Calalzo di Cadore
Calalzo di Cadore is a municipality of 2,400 inhabitants of the province of Belluno, in the Italian region of Veneto. The name Calalzo derives from the Latin altus callis, meaning "high place." The geographical name "di Cadore" was added by Presidential Decree on 30 June 1959.
History
Calalzo, known as "Calaucio" in an ancient parchment, was part of the Hundred of Pieve di Cadore, seat of the Magnifica Comunità di Cadore. Its history and economy are closely linked to the fortunes of this territory.Administrative documents in the municipal archive also show contracts for use of lands owned by other municipalities even far from neighboring territories. For example, the purchase of forests and pastures in Ajarnola and Selvapiana in the municipality of Comelico Superiore. Since 1420, with the annexation of Cadore to Venice, the timber trade, through floating, was the main industry of the Cadore villages. With the fall of the Republic of Venice in 1797 and the dominion of France first, Austria later, also due to competition from countries within the Austro-Hungarian Empire, this activity underwent a decline that continued even after the annexation of Cadore to the Kingdom of Italy. Then began the phenomenon of emigration in Cadore.

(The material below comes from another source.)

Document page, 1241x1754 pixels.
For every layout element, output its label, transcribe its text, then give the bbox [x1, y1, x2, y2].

There was, however, an event that would revolutionize the economy of this land over time when the eyewear industry began in Calalzo in 1877 by the brothers Angelo and Leone Frescura and Giovanni Lozza, natives of the hamlet of Rizzios. Calalzo di Cadore was also the birthplace of the novelist Pacifico Fiori, born in the municipality in 1898.

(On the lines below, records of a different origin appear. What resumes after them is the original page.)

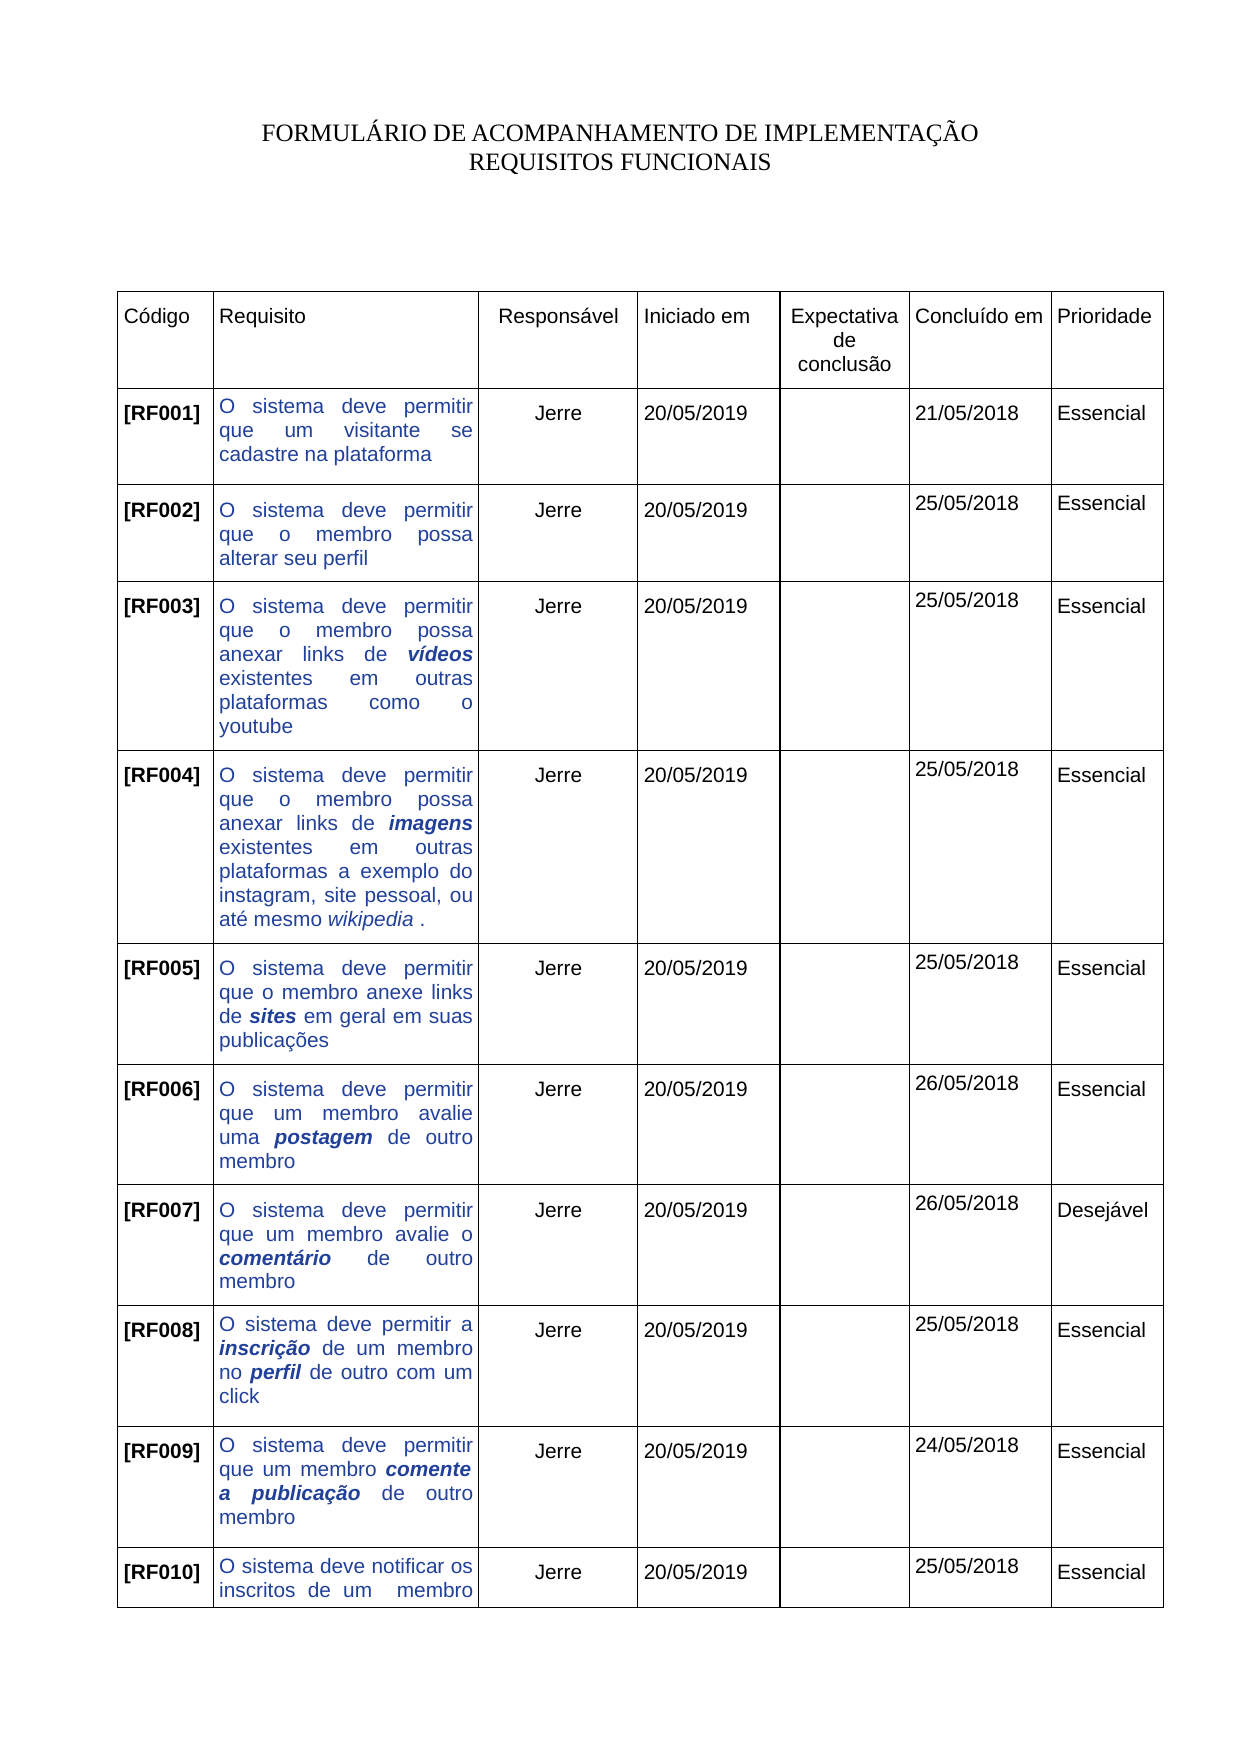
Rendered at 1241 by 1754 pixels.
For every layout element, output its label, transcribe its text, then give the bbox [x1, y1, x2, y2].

table_cell [781, 944, 909, 1063]
table_cell [781, 485, 909, 581]
table_cell Jerre [479, 1185, 637, 1305]
table_cell O sistema deve permitir que o membro possa alterar seu perfil [214, 485, 478, 581]
table_cell Jerre [479, 751, 637, 943]
table_cell Essencial [1052, 485, 1163, 581]
table_cell O sistema deve permitir que o membro possa anexar links de imagens existentes em outras plataformas a exemplo do instagram, site pessoal, ou até mesmo wikipedia . [214, 751, 478, 943]
table_cell [781, 1548, 909, 1607]
table_cell [781, 582, 909, 750]
table_cell Essencial [1052, 944, 1163, 1063]
table_cell [781, 1185, 909, 1305]
table_cell Jerre [479, 1427, 637, 1547]
text REQUISITOS FUNCIONAIS [118, 147, 1122, 176]
table_header Código [118, 292, 213, 387]
table_cell [RF005] [118, 944, 213, 1063]
table_cell [781, 1065, 909, 1184]
table_cell 25/05/2018 [910, 582, 1051, 750]
table_cell 25/05/2018 [910, 485, 1051, 581]
table_cell Jerre [479, 582, 637, 750]
table_cell [RF004] [118, 751, 213, 943]
table_cell O sistema deve permitir que um membro avalie uma postagem de outro membro [214, 1065, 478, 1184]
table_cell [RF008] [118, 1306, 213, 1426]
table_cell 20/05/2019 [638, 1185, 779, 1305]
table_cell O sistema deve notificar os inscritos de um membro [214, 1548, 478, 1607]
table_cell Jerre [479, 1548, 637, 1607]
table_cell [RF007] [118, 1185, 213, 1305]
table_cell [781, 389, 909, 484]
table_cell Desejável [1052, 1185, 1163, 1305]
table_cell [RF010] [118, 1548, 213, 1607]
table_cell [RF001] [118, 389, 213, 484]
table_cell 26/05/2018 [910, 1185, 1051, 1305]
table_cell 20/05/2019 [638, 485, 779, 581]
table_header Responsável [479, 292, 637, 387]
table_cell [781, 1306, 909, 1426]
table_cell Jerre [479, 1306, 637, 1426]
table_cell O sistema deve permitir que o membro anexe links de sites em geral em suas publicações [214, 944, 478, 1063]
table_cell O sistema deve permitir que o membro possa anexar links de vídeos existentes em outras plataformas como o youtube [214, 582, 478, 750]
table_cell [RF003] [118, 582, 213, 750]
table_cell Essencial [1052, 1548, 1163, 1607]
table_cell Jerre [479, 1065, 637, 1184]
table_header Iniciado em [638, 292, 779, 387]
table_header Prioridade [1052, 292, 1163, 387]
table_cell O sistema deve permitir a inscrição de um membro no perfil de outro com um click [214, 1306, 478, 1426]
table_cell [RF002] [118, 485, 213, 581]
table_cell 20/05/2019 [638, 1427, 779, 1547]
table_cell Jerre [479, 389, 637, 484]
table_cell Essencial [1052, 751, 1163, 943]
text FORMULÁRIO DE ACOMPANHAMENTO DE IMPLEMENTAÇÃO [118, 118, 1122, 147]
table_cell 25/05/2018 [910, 1548, 1051, 1607]
table_cell O sistema deve permitir que um membro comente a publicação de outro membro [214, 1427, 478, 1547]
table_cell 20/05/2019 [638, 389, 779, 484]
table_cell 20/05/2019 [638, 1548, 779, 1607]
table_header Expectativa de conclusão [781, 292, 909, 387]
table_cell 26/05/2018 [910, 1065, 1051, 1184]
table_cell 20/05/2019 [638, 1306, 779, 1426]
table_cell 25/05/2018 [910, 1306, 1051, 1426]
table_cell [RF009] [118, 1427, 213, 1547]
table_cell O sistema deve permitir que um visitante se cadastre na plataforma [214, 389, 478, 484]
table_cell 20/05/2019 [638, 582, 779, 750]
table_cell 20/05/2019 [638, 944, 779, 1063]
table_header Requisito [214, 292, 478, 387]
table_cell Essencial [1052, 582, 1163, 750]
table_cell Jerre [479, 944, 637, 1063]
table_cell Essencial [1052, 1427, 1163, 1547]
table_cell Jerre [479, 485, 637, 581]
table_cell [781, 1427, 909, 1547]
table_cell 25/05/2018 [910, 751, 1051, 943]
table_cell 20/05/2019 [638, 751, 779, 943]
table_cell 20/05/2019 [638, 1065, 779, 1184]
table_header Concluído em [910, 292, 1051, 387]
table_cell [781, 751, 909, 943]
table_cell Essencial [1052, 1306, 1163, 1426]
table_cell 25/05/2018 [910, 944, 1051, 1063]
table_cell Essencial [1052, 1065, 1163, 1184]
table_cell 24/05/2018 [910, 1427, 1051, 1547]
table_cell [RF006] [118, 1065, 213, 1184]
table_cell Essencial [1052, 389, 1163, 484]
table_cell O sistema deve permitir que um membro avalie o comentário de outro membro [214, 1185, 478, 1305]
table_cell 21/05/2018 [910, 389, 1051, 484]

In the municipal library Enrico De Lotto, Inaugurated in 1986 in the presence of Mario Rigoni Stern, equipped with 20,000 volumes, parchment containing arbitrations, purchases, transactions, and awards dating back to the fourteenth century are preserved, along with other valuable documents. Two precious donations have found hospitality there: the entire library belonging to Enrico Pappacena, a professor of history of religions at the University of Bari, and numerous works, manuscripts, and documents of illustrious Calalzo residents.